Skewer shrimp so they don’t curl when you boil them.
Use the bamboo sushi mat to shape, not roll.
The difference between maki, nigiri, and sashimi.
Rice cookers are amazing.
We both look cute in aprons.
When I bought tickets for the Crate Cooking School Sushi class, I figured we’d learn how to roll sushi and that’s about where my expectations ended. To me, it still sounded like a great deal! Help us learn to make some fun treats to bring to dinner parties! It was also a bit of a risky Christmas gift, since I was basing my purchase on a handful of greatly varied Facebook & Yelp reviews. As it turns out, for two wannabe kitchen masters, the class was the perfect combination of tips, tricks, and confidence building. Oh, and a stomach-bursting amount of sushi (we’ll get to that soon).
As we walked in, a cheerful woman greeted us with coffee & tea, which sounded delightful on a rainy day. She ushered us into a room with a few tables and chairs draped with black aprons. Dave & I smiled sheepishly and tied them on before helping ourselves to a hot drink. Finally, after the rest of the class filtered in, we heard a quick sales pitch which involved some of the products we used in class and Chef Jeremy arrived. With a bit of history and terminology, we were off into the world of sushi!
After we walked into the kitchen, we divided into groups, elementary-school style. Each team of 4-5 found a set of cutting boards, knives, bowls, etc at their stations and Jeremy assured us we could use any other utensils we needed – (ie the perfect time to try out some super sharp, expensive knives). As we all looked on, he demonstrated each of the steps, from cooking the rice to making the cucumber salad, in a way that felt relatable to near-total n00bs like us.
What We Learned
1. Back to Basics
First, we walked through the skill we assumed we already knew – how to cook rice. Apparently, it’s supposed to be very thoroughly rinsed before it’s cooked. And stirring is bad. News to us! We were also surprised to learn the recipe called for sugar and even a very specific kind of rice (again – TOTAL n00bs here). After rice-cooking humbled us, we rebuilt some confidence cutting cucumbers under the tutelage of Chef Jeremy. It all came together on the mat. The cooled, seasoned rice, the veggies, and the fish, were all set around us at the station. Dave stepped up to the plate first, dipping his fingers into the water and pressing a ball of rice into the nori. We decided to be merciful (to ourselves and our “classmates” who would ultimately eat our sushi rolls) and spread wasabi sparingly.
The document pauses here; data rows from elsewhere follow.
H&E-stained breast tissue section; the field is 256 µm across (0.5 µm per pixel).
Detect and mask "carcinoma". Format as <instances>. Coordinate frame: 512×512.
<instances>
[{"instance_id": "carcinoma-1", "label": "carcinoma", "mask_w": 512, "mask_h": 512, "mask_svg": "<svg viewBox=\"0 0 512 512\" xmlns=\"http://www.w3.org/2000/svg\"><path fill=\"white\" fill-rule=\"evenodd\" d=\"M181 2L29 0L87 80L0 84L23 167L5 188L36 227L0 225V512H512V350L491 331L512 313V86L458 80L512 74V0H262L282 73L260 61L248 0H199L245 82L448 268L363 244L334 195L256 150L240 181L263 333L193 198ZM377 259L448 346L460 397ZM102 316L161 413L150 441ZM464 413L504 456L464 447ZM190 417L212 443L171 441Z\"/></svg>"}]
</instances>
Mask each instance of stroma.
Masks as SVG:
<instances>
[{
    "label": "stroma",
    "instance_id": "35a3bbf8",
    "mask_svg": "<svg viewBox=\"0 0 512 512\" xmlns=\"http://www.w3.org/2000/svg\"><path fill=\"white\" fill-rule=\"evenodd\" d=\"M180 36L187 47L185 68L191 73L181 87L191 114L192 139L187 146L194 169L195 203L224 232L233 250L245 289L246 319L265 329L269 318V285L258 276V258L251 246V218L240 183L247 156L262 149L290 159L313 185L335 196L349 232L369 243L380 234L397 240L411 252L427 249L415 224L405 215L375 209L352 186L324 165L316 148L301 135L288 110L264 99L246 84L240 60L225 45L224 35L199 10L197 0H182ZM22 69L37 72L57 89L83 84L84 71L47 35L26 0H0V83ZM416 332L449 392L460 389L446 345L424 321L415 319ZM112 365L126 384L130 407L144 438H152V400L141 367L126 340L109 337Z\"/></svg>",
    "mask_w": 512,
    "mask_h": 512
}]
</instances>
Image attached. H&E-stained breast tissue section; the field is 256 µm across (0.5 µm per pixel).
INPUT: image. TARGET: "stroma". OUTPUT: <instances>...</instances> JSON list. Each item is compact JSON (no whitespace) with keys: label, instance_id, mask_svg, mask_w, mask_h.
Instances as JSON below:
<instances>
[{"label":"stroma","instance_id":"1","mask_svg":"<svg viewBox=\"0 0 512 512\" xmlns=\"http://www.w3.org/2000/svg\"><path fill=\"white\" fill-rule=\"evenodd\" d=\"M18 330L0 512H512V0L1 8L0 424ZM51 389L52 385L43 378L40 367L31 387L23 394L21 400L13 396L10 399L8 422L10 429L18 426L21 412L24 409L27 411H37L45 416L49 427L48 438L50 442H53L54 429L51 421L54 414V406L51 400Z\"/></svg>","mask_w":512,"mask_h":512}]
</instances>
Dave learned the most during the actual rolling of the sushi. Chef Jeremy created his sushi easily by hand – only using the mat to shape it afterward. We were both surprised to find that the stickiness of the rice made rolling that much simpler. We assumed the opposite!
3. Love Stuff
Teamwork is a fun date! We cook together almost every Wednesday, so we’re not new to the concept of cooking + learning = BONDING. Also, aprons are sexy and we want all the cool cooking tools – specifically the breakfast-oriented ones.
What We Loved
1. Chef Jeremy
Equal parts entertaining and informative. While I’m usually happy to learn a new dish from Pinterest or YouTube, there’s something to be said for hands-on, in-person training. He happily answered our questions and the helpful tips sprinkled throughout the class were more than you could ever gather while attempting an obscure recipe online.
2. Our Partners
We’re both a bit introverted, so we loved being pushed out of our comfort zone by partnering with a few other classmates to make the rolls. Our partners were a father and son duo from a neighborhood close to Dave’s, and the son was a 13-year-old with big dreams of becoming a chef. Watching his enthusiasm was just as enjoyable as perfecting our rolling technique!
3. The Sushi (duh)
The moment we were truly waiting for – the final product! We lined up at least 7 trays of sushi in the main room and with plates in hand, we lined up to feast.
Note: Remember when we said we were merciful with the wasabi? Well, little did we know the courtesy was not returned. No hard feelings, fellow classmates…None at all….
After our adventure at the Crate Cooking School sushi class, we tried out our skills for dinner. To our surprise, we did pretty well! We did learn that white sushi rice is critical (I tried brown…way to go) and that wasabi helps add a needed kick to vegetarian rolls. Needless to say, we’re excited to break these out at a dinner party staple to show off our skills!